Los Angeles — Year 5 of the Lincoln Riley era at USC arrives with College Football Playoff-or-bust expectations, a retooled defense coordinated by newly hired Gary Patterson, and the return of starting quarterback Jayden Maiava. Yet even after an offseason of high-profile portal additions, the 2026 slate is dotted with land mines that could derail the Trojans before the leaves turn color.
Here are three games the Coliseum faithful should circle in pencil, not pen, because each carries classic trap-game DNA.
Washington
Date: Oct. 3 | Site: Coliseum
Lineage alone makes this a danger zone. The Huskies have beaten USC three straight times since 2019, and quarterback Demond Williams Jr. is back after throwing for 3,065 yards and 25 touchdowns in 2025. The timing is equally cruel: USC will have faced Oregon and touted quarterback Dante Moore seven days earlier in what shapes up as an early-season Big Ten tone-setter. A lethargic start against a confident rival could flip the script quickly.
Wisconsin
Date: Oct. 24 | Site: Camp Randall
The Badgers’ 4-8 record in 2025 was their worst in two decades, yet athletic director Chris McIntosh retained head coach Luke Fickell, betting on continuity inside one of college football’s most hostile venues.

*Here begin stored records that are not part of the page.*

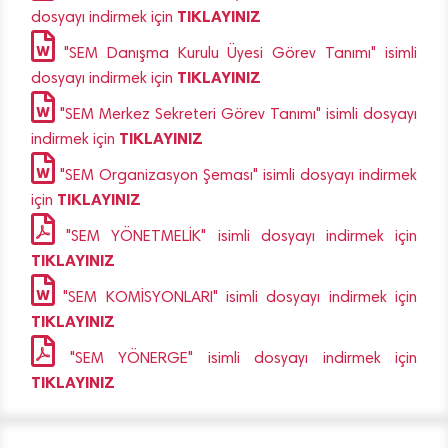
TIKLAYINIZ
dosyayı indirmek için
"SEM Danışma Kurulu Üyesi Görev Tanımı" isimli
TIKLAYINIZ
dosyayı indirmek için
"SEM Merkez Sekreteri Görev Tanımı" isimli dosyayı
TIKLAYINIZ
indirmek için
"SEM Organizasyon Şeması" isimli dosyayı indirmek
TIKLAYINIZ
için
"SEM YÖNETMELİK" isimli dosyayı indirmek için
TIKLAYINIZ
"SEM KOMİSYONLARI" isimli dosyayı indirmek için
TIKLAYINIZ
"SEM YÖNERGE" isimli dosyayı indirmek için
TIKLAYINIZ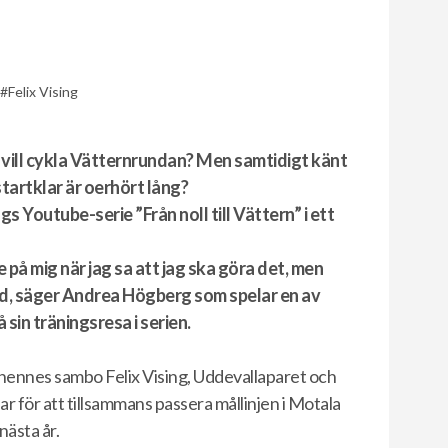
Felix Vising
 vill cykla Vätternrundan? Men samtidigt känt
startklar är oerhört lång?
 Youtube-serie ”Från noll till Vättern” i ett
på mig när jag sa att jag ska göra det, men
pad, säger Andrea Högberg som spelar en av
sin träningsresa i serien.
hennes sambo Felix Vising, Uddevallaparet och
 för att tillsammans passera mållinjen i Motala
nästa år.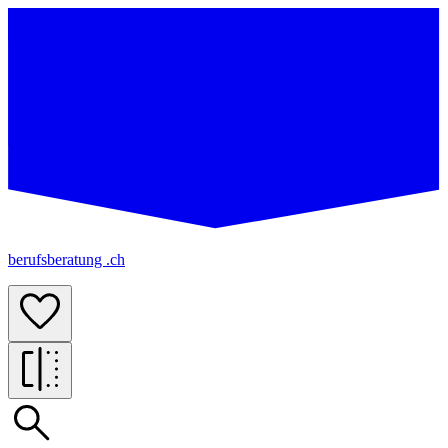
berufsberatung .ch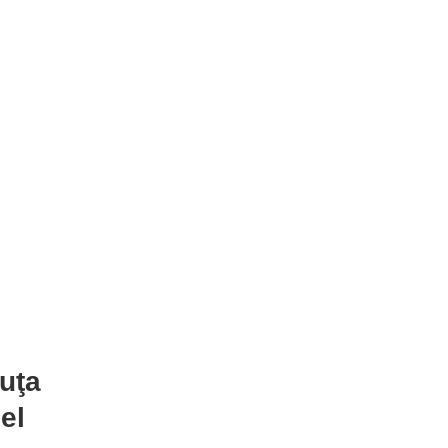
uţa
el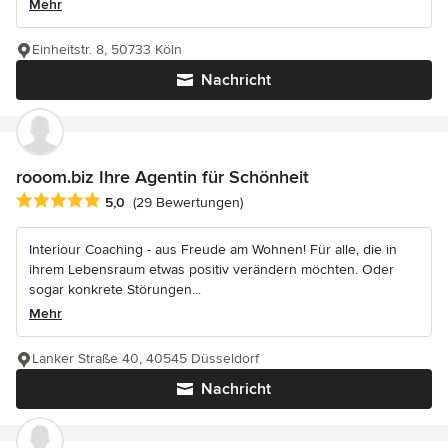
Mehr
Einheitstr. 8, 50733 Köln
Nachricht
rooom.biz Ihre Agentin für Schönheit
Durchschnittliche Bewertung: 5 von 5 Sternen
5,0
(29 Bewertungen)
Interiour Coaching - aus Freude am Wohnen! Für alle, die in
ihrem Lebensraum etwas positiv verändern möchten. Oder
sogar konkrete Störungen...
Mehr
Lanker Straße 40, 40545 Düsseldorf
Nachricht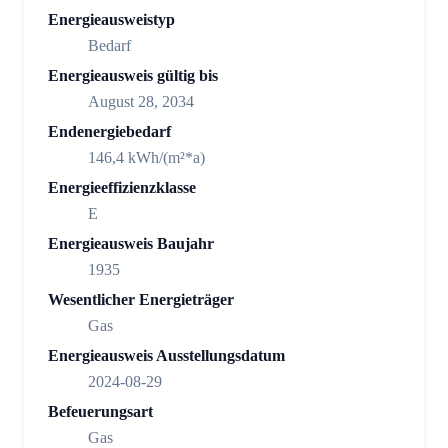
Energieausweistyp
Bedarf
Energieausweis gültig bis
August 28, 2034
Endenergiebedarf
146,4 kWh/(m²*a)
Energieeffizienzklasse
E
Energieausweis Baujahr
1935
Wesentlicher Energieträger
Gas
Energieausweis Ausstellungsdatum
2024-08-29
Befeuerungsart
Gas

Ranked visitors Washington and Illinois discovered that reality last fall, both tumbling after “Jump Around” rattled the fourth-quarter press box. USC’s visit lands either on the back end of a bye or immediately after a non-conference tune-up, scenarios that historically produce flat openings on the road.
UCLA
Date: Nov. 28 | Site: Rose Bowl
The crosstown rivalry could be staged at the historic Pasadena stadium for the final time if future rotations shift, and first-year Bruins coach Bob Chesney plans to capitalize. The former James Madison boss has already promised a Big Ten title to Westwood backers, and sophomore quarterback Nico Iamaleava gives him the trigger man to try. Nothing would accelerate Chesney’s rebuild faster than punctuating Riley’s regular-season finale with an upset that reverberates from Sunset Boulevard to the playoff committee room.
USC’s path to 12-0 is navigable on paper, but history says the paper crumples fast when focus wavers. Handle these three apparent afterthoughts with anything less than full attention, and the Trojans could find themselves on the outside of the playoff picture once again.